* Excerpt to read:
========================================================================
Dissatisfied with the first published version of the song, Burns revised and re-wrote it sometime after 1790. The revised version was published after his death by his editor, James Currie M.D. in The Complete Poetical Works of Robert Burns: With Explanatory and Glossarial Notes; And a Life of the Author (1800). It is the revised version of the song, published by Currie, that is regarded as the definitive version of the song.

Until recently the source used by James Currie to publish the revised version of the song was unclear. Equally, the academic James Kinsley did not disclose the source for his analysis of the differences between the original and revised definitive version. In July 2007 the original manuscript containing Burns' revisions and amendments re-surfaced in the manuscript collection of the renowned Swiss manuscript collector Albin Schram. The manuscript was included as one of the most significant items in the auction of the Albin Schram Collection of Autograph Letters at Christie's in London which took place on 3 July 2007. It was acquired by an anonymous collector.

==Burns' revisions==

The manuscript, in Burns' clear hand, also contained written notes by Currie thereby proving its provenance. The justification for the publication by Currie of all of Burns' revisions are contained in the manuscript. Burns dropped the chorus line of the original and made significant changes to stanza five and stanza six. In the revised stanza five, the more sceptical of the two shepherds blames the "Angus lads" for being too fond of their wooden bowls of porridge "cogs o'brose" to risk death in battle:

"The Angus lads had nae gude will,

That day their neebours' blude to spill,

For fear, by foes, that they should lose,

Their cogs o'brose; all crying woes,

And so it goes you see, man."

The last two lines are evidence of Burns' alteration of the original stanza five which read:

"Their cogs o'brose, they scar'd at blows,

And homeward fast did flee, man."

In stanza six, Burns changed the original lines:

"Lord Panmuir is slain,

Or in his en'mies' hands man,"

To negate the more general observation about "en'mies" to provide a much more specific account:

"Or fall'n in Whiggish hands, man."

That Scottish Tories gave their lives, while Whigs ran away, is the final wry observation, enlarged from three lines to four:

"Then ye may tell, how pell an mell,

By red claymores and musket's knell,

Wi'dying yell, how Tories fell,

And Whigs to hell,

Flew off in frighted bands, man."

However, a pen stroke through these very lines indicates Burns' dissatisfaction with them and his earlier three-line version is allowed to stand on the final page:

"Say, pell mell, wi' muskets' knell

How Tories fell, and Whigs to hell,

Flew off in frighted bands, man."

The manuscript shows that Currie adopted the new four-line version, in the editions he published from 1800 onwards, despite the fact that Burns had rejected it. He also adopted the title used in his own endorsement, omitted one of the best lines in stanza two, and made minor corrections. There are other deleted lines or half lines where Burns contemplated changes. On the one hand, some deletions and insertions seem to result from Burns writing in haste and either miscopying or misremembering the original.
========================================================================
* Recorded data:
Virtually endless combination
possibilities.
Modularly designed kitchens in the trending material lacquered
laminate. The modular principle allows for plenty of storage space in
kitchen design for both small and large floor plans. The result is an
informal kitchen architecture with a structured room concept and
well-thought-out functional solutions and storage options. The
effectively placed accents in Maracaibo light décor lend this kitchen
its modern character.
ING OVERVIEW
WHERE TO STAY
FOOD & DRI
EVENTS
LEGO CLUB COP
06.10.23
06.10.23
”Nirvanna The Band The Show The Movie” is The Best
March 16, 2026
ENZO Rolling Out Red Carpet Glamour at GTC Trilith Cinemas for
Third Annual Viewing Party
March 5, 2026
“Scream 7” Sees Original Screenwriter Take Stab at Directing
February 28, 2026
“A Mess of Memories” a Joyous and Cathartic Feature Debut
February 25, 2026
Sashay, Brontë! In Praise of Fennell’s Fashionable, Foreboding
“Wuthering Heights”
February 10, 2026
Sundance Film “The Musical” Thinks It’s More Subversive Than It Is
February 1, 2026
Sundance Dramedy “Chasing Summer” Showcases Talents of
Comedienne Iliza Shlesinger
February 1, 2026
========================================================================
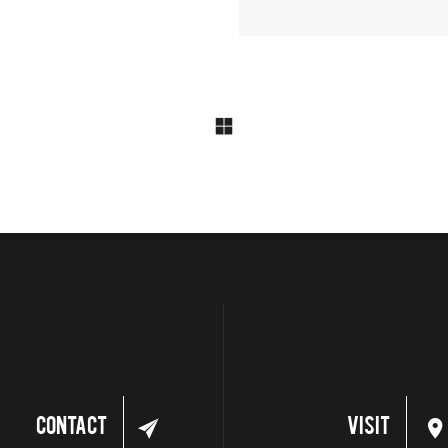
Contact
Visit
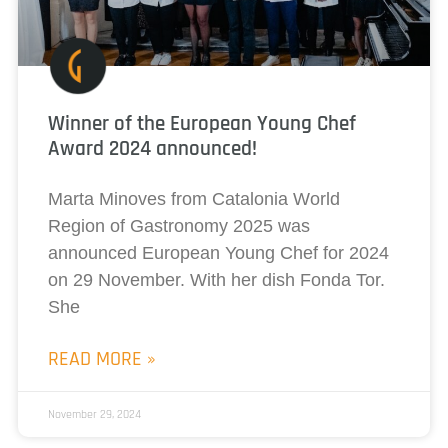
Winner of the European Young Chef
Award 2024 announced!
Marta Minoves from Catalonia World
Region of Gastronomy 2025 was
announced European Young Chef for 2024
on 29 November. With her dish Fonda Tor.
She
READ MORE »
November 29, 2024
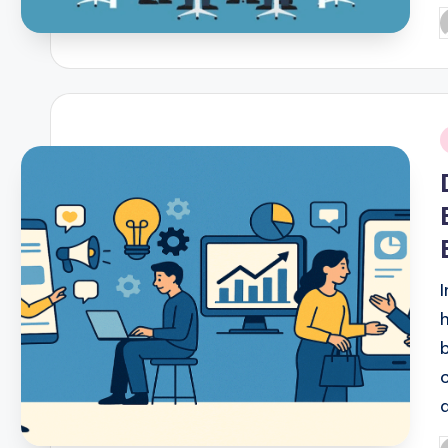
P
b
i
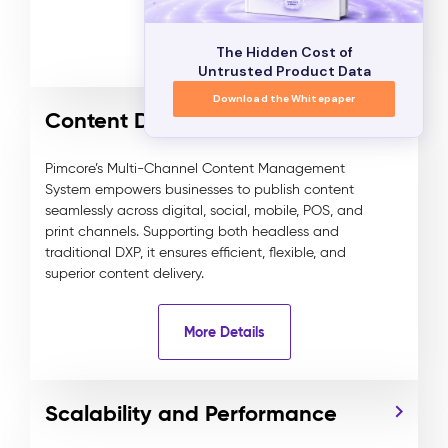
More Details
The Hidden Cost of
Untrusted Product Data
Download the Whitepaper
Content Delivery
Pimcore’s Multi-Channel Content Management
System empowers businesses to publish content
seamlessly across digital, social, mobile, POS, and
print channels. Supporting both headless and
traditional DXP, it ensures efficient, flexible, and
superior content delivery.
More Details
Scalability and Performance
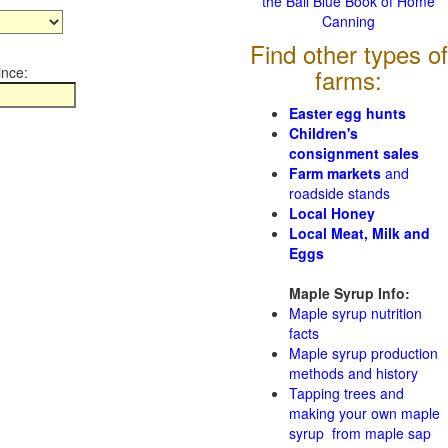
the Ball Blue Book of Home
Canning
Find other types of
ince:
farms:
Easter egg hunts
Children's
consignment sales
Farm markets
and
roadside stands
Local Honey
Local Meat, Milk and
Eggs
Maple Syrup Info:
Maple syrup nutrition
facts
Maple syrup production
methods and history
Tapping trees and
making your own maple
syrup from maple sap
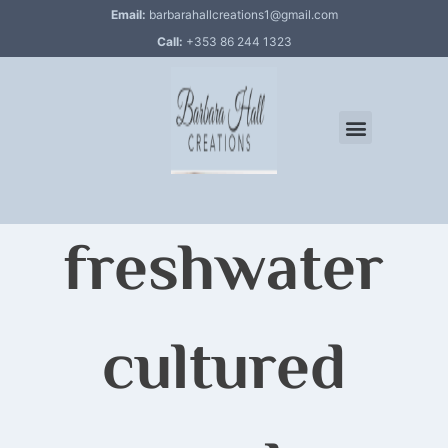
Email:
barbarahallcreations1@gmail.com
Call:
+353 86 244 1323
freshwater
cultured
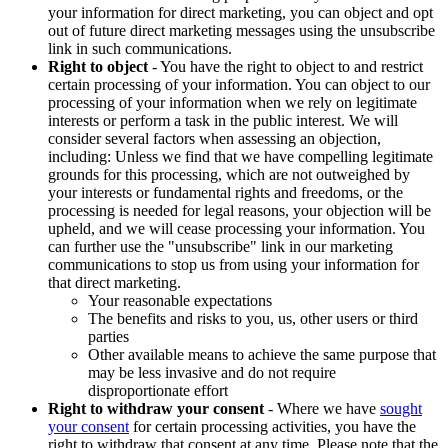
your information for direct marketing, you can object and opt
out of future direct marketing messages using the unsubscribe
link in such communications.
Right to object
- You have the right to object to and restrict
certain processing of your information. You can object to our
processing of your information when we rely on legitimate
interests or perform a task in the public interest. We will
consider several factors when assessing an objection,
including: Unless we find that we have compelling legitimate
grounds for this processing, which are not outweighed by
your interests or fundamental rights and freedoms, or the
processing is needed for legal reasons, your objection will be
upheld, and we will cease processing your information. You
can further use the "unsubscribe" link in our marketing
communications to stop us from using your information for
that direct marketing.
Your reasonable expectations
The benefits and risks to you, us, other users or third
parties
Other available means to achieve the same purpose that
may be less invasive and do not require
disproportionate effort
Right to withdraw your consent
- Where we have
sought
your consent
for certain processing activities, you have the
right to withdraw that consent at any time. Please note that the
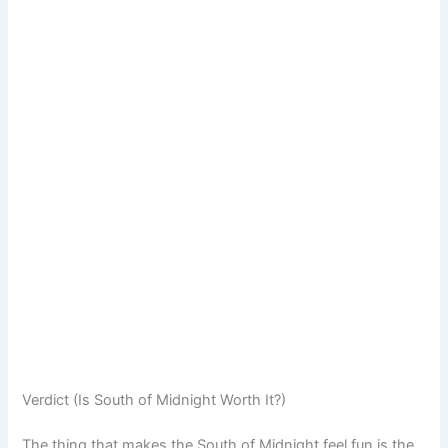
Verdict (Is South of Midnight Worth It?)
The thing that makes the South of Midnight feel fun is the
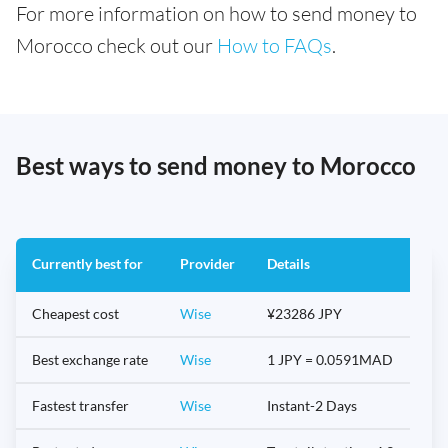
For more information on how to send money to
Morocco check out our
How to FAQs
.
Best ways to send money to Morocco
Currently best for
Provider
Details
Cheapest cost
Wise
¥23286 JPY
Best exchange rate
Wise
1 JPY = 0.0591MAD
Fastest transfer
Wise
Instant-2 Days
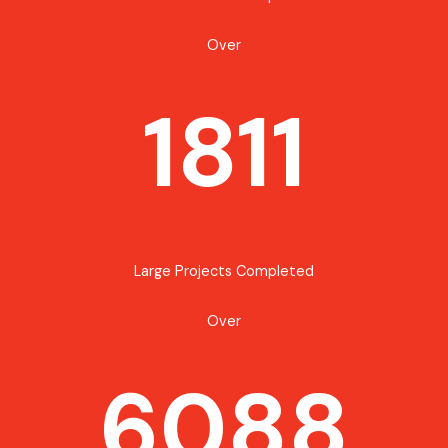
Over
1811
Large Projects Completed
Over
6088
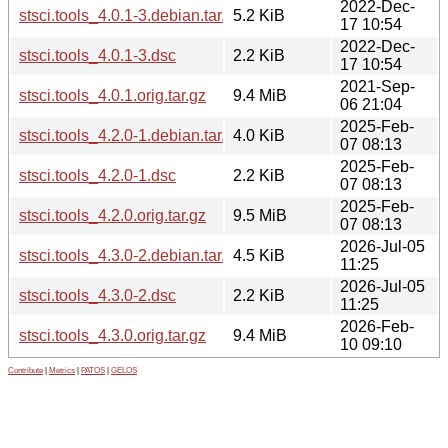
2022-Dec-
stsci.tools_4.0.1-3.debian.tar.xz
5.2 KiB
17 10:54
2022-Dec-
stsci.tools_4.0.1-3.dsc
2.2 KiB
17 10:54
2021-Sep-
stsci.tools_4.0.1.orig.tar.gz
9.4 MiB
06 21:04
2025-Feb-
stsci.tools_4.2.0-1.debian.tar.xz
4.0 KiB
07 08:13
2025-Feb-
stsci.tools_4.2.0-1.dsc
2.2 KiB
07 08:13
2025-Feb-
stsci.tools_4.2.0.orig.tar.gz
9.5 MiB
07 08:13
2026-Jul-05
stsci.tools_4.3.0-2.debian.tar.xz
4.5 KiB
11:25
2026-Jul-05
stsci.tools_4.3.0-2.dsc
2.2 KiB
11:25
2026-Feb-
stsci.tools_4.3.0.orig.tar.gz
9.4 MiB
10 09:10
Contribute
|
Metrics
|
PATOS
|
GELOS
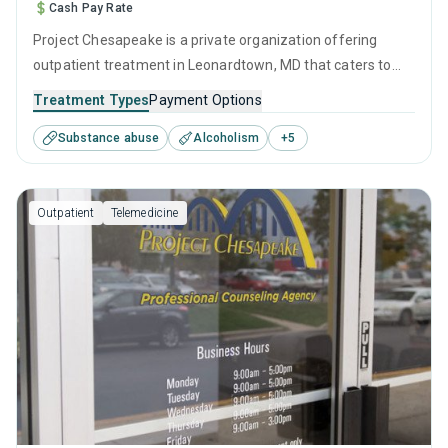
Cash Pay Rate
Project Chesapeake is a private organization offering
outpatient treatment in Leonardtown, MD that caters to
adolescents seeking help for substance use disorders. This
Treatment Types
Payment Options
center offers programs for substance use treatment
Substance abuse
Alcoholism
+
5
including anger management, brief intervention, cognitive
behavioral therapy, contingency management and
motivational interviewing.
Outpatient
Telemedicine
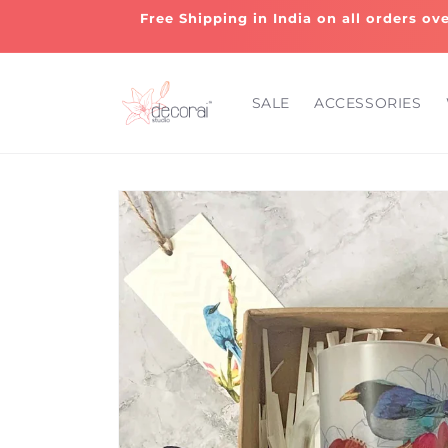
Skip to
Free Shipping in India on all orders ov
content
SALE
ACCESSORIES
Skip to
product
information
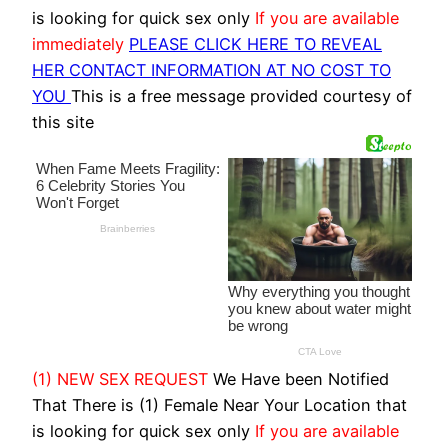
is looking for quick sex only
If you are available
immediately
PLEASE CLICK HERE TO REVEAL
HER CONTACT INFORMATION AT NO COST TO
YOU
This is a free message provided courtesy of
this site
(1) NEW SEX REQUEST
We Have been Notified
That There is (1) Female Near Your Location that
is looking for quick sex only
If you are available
========================================================================
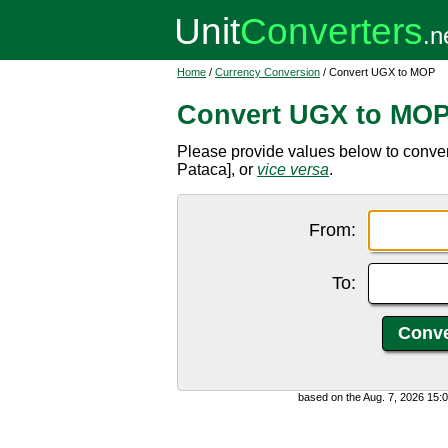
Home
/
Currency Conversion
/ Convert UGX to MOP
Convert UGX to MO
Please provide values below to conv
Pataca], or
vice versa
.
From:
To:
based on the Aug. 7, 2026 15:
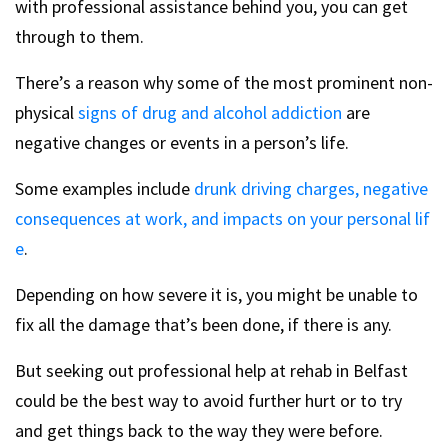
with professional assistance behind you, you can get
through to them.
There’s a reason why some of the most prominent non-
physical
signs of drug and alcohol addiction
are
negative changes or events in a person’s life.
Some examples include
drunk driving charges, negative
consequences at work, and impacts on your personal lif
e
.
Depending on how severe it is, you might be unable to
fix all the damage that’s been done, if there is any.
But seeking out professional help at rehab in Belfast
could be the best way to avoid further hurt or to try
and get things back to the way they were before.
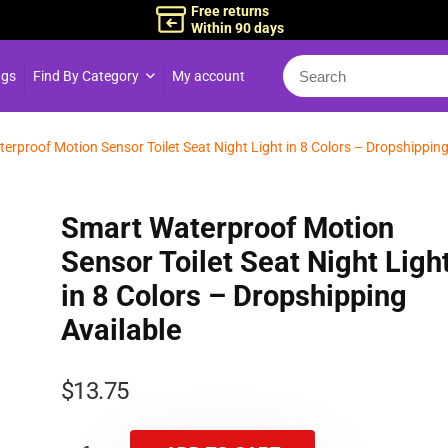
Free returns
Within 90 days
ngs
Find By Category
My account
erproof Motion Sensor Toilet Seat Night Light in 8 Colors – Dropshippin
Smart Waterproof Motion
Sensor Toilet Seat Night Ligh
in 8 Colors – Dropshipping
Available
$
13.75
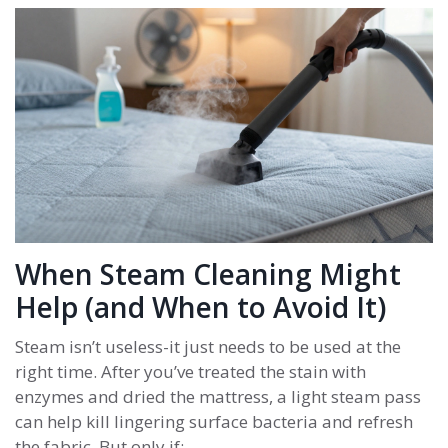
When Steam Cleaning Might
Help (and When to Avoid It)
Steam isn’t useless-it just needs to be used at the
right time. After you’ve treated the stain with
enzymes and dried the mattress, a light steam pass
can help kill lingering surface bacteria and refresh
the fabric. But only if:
========================================================================
* What is required:
Quote word for word the stretch of the text on Burns' revisions of the song, from "However, a pen" through "misremembering the original.".

* Finished task:
However, a pen stroke through these very lines indicates Burns' dissatisfaction with them and his earlier three-line version is allowed to stand on the final page:

"Say, pell mell, wi' muskets' knell

How Tories fell, and Whigs to hell,

Flew off in frighted bands, man."

The manuscript shows that Currie adopted the new four-line version, in the editions he published from 1800 onwards, despite the fact that Burns had rejected it. He also adopted the title used in his own endorsement, omitted one of the best lines in stanza two, and made minor corrections. There are other deleted lines or half lines where Burns contemplated changes. On the one hand, some deletions and insertions seem to result from Burns writing in haste and either miscopying or misremembering the original.